CHAPTER ONE
INTRODUCTION
1.0 BACKGROUND OF THE STUDY
Dairy products are generally defined as foods produced from commercially domesticated cows, goats or buffalo’s milk (United Kingdom food Standard Agency, 2009). They are usually high energy-yielding food products. Raw milk for processing of dairy products comes mainly from cows and to a lesser extent from other mammals such as goats, sheep, yaks, camel or horses. Dairy products are commonly found in the European, middle-Eastern and Indian cuisines, whereas they are almost unknown in Eastern cuisines. The United Kingdom Food Standards Agency defined Dairy as “foodstuffs” made from mammalian milk (Bandler and Singh, 2009). Most dairy products contain large amounts of saturated fat and most of them are usually fermented. Examples of dairy products include Cheese, Kefir, yoghurt, etc.
Fermented dairy products, also known as cultured dairy foods or cultured milk products, are dairy foods that have been fermented with lactic acid bacteria such as Lactobacillus, Lactococcus and Leuconostoc. The fermentation process increases the shelf-life of the product as well as adds to the taste and improves the digestibility of milk (Canadian dairy Commission, 2007). There is evidence that fermented milk products have been produced since around 10,000 B.C, and a range of different Lactobacilli strains has been grown in laboratories for a wide range of cultured milk products with different tastes.
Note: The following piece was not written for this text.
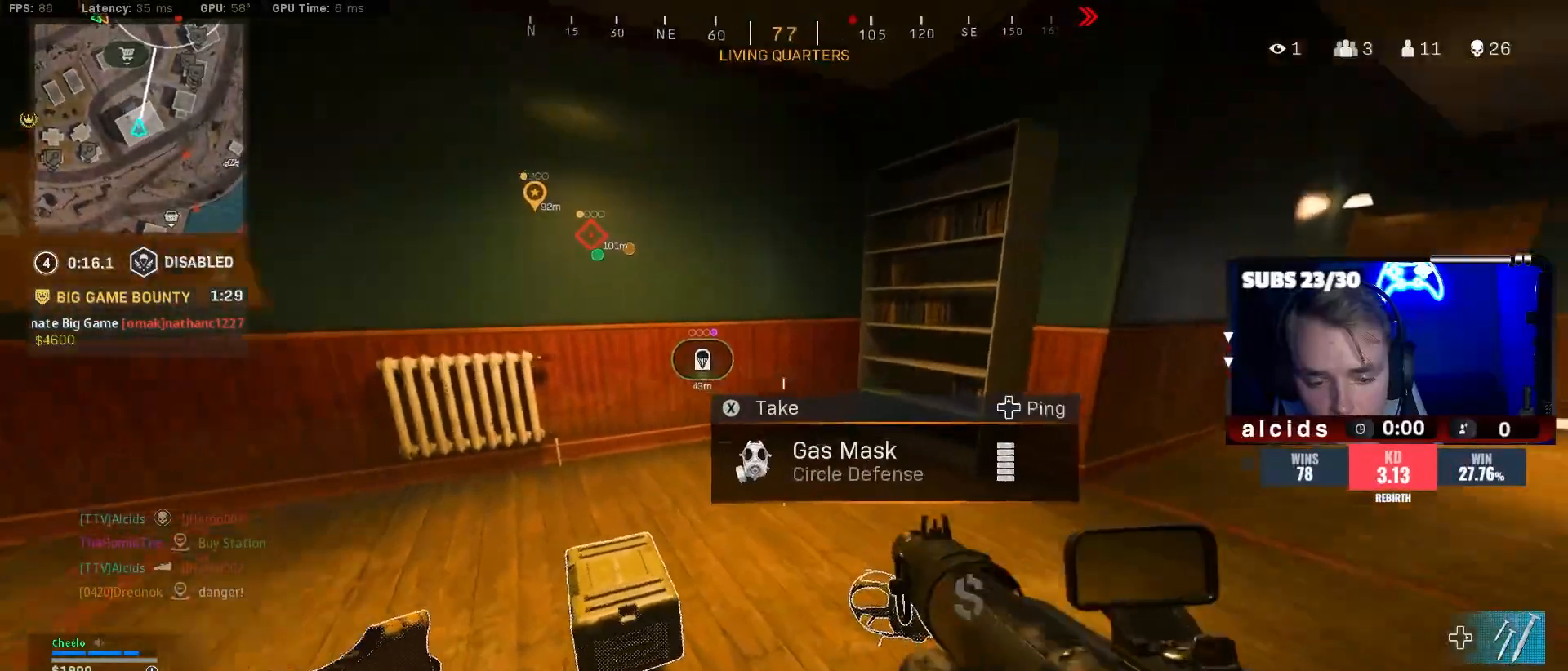
{"dt_ms": 500, "buttons": [], "left_stick": "center", "right_stick": "center", "events": [[33, "right_stick", "center"], [100, "left_stick", "center"], [233, "Y", "down"], [300, "Y", "up"], [367, "Y", "down"], [500, "Y", "up"]]}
Fermented milk products are sour tasting milk products which have been made by either fermenting the milk naturally or by the use of starter culture to produce the desirable milk product. Examples of fermented milk in Africa, Syria, Asia and America are Cheese, nono, buttermilk, yoghurt, irgo, kadam, laban, shenineh, dahi, shirkand, mahi, etc (Ajayi, 2006).
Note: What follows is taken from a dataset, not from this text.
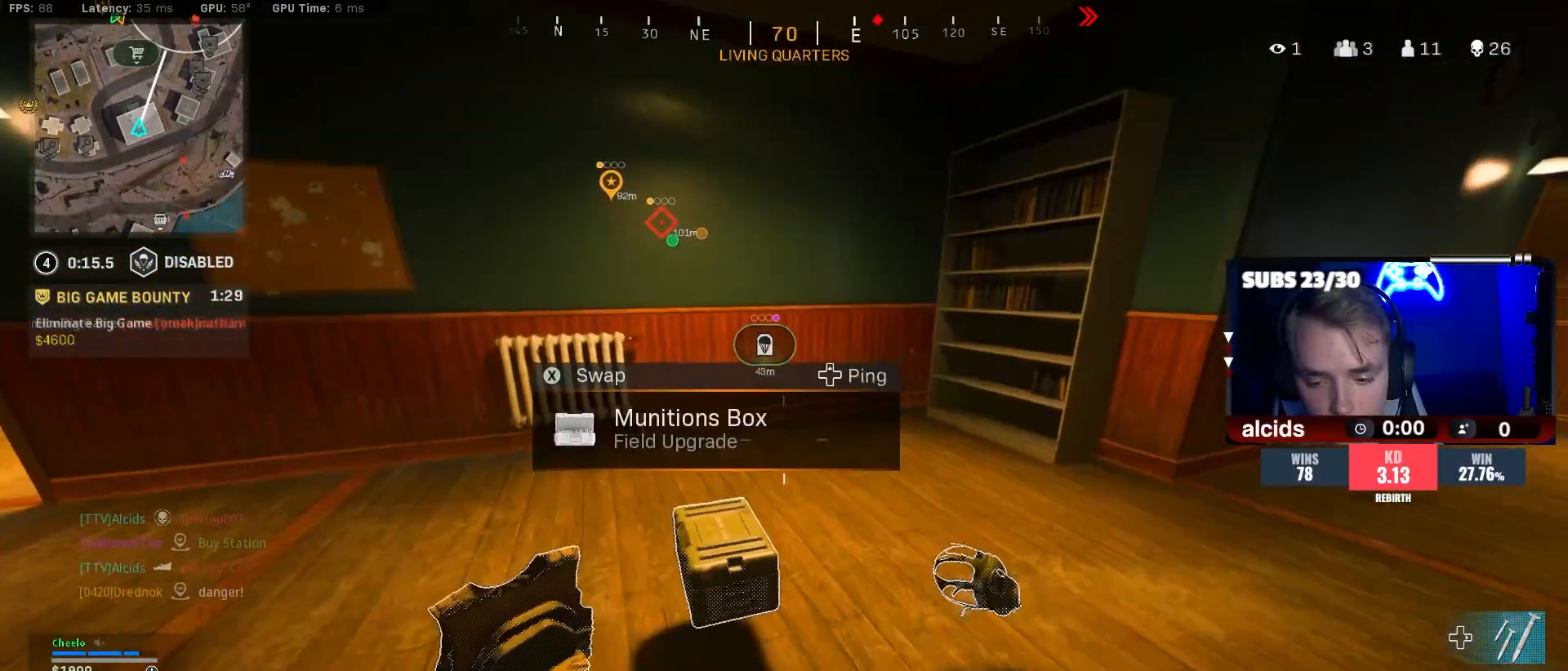
{"dt_ms": 500, "buttons": [], "left_stick": "center", "right_stick": "center", "events": [[100, "left_stick", "left"], [167, "right_stick", "right"], [300, "left_stick", "down-right"], [300, "right_stick", "center"], [367, "X", "down"], [433, "left_stick", "center"], [467, "X", "up"]]}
Yoghurt, as a fermented dairy product, is a semi-solid milk product and the best known of all fermented milk products. It is obtained by souring of milk using a pure culture of Lactobacillus bulgaricus and Streptococcus thermophilus (Chandan and Shahani, 1993). It can be manufactured from liquid cow milk, powdered milk and vegetable milk (Soy milk) as base material (Adolfsson et al., 2004). Lactic acid and the other molecules that are formed during fermentation of milk make yoghurt a food product that is both acidic and creamy, appreciated for its taste and nutritional qualities notably for its calcium content (Buttriss, 1997). Yoghurt is thus a very convenient food as compared to milk which is very fragile. Due to the health benefits and taste, it is known to constitute an appreciable proportion of total daily food consumption or even just as a refreshing beverage in several countries (Khan et al., 2008). It is regarded as a nutritionally balanced food, containing almost all the nutrients present in milk and in a more assimilable form (Younus et al., 2002). Yoghurt is a source of highly nutritive protein, energy from added cane sugar, milk fat and unfermented lactose as well as vitamins (Ihekoronye and Ngoddy, 1985). It is actually considered to be more nutritive than milk in terms of vitamins content, digestibility and as a source of calcium and phosphorus (Foissy, 1983). It is believed that yoghurt has valuable “therapeutic properties” and helps in curing gastro intestinal disorders (Adolfsson et al., 2004). It also prevents and controls diarrhoea, capable of modulating the inflammatory response produced by carcinogens, helps in reducing the inflammatory response through an increase in apoptosis.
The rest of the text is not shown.